A new study, with the help of virtual reality, has shed new light on how people navigate in the dark.
A series of immersive virtual reality experiments has now confirmed that the human brain's internal navigation system works in the same fashion as the grid cell system, a specialized neural network discovered in rats only 10 years ago, which has since been identified in a number of other mammals, including mice, bats and monkeys.
Vanderbilt University's Timothy McNamara and his collaborators Xiaoli Chen, Qiliang He, Jonathan Kelly from Iowa State University and Ila Fiete from the University of Texas, became interested in a series of experiments where the researchers had recorded how the rat's grid cell system responds when the size of the its enclosure is altered.

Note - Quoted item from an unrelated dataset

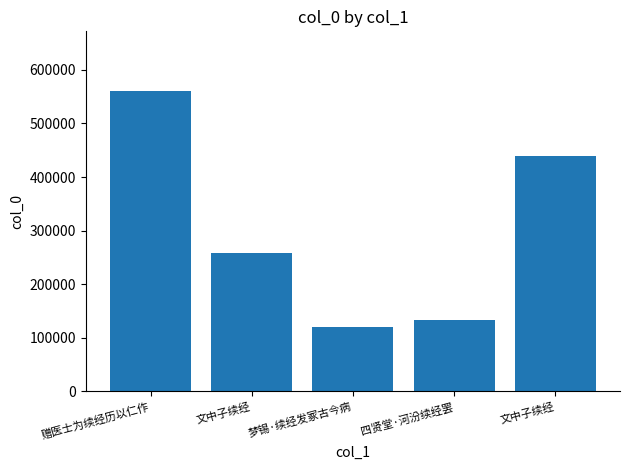

Reading left to right, transcribe all the data shown in this chart.

559823	258672	119538	133468	439234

The researchers who performed the experiments found that the grid spacing increased when the enclosure was enlarged and decreased when the enclosure shrunk.
McNamara added that in most cases, the participants don't even notice that the size of the enclosure has changed, but, when it does change, the positions where they stop are significantly farther from the target than they are when the enclosure remains the same. When the enclosure increases in size they tend to undershoot and when it decreases they tend to overshoot.
The amounts that the participants undershot and overshot were remarkably consistent with what the studies with rats and Fiete's model predicted if the individuals were being guided by a grid-cell system that had been fixed by the dimensions of the original enclosure.
McNamara noted that they still can't say for certain that people use a grid-cell system to navigate, but they can say that, if people use a different system, it seems to behave in exactly the same way.
The study will appear in the June 29 issue of the journal Current Biology.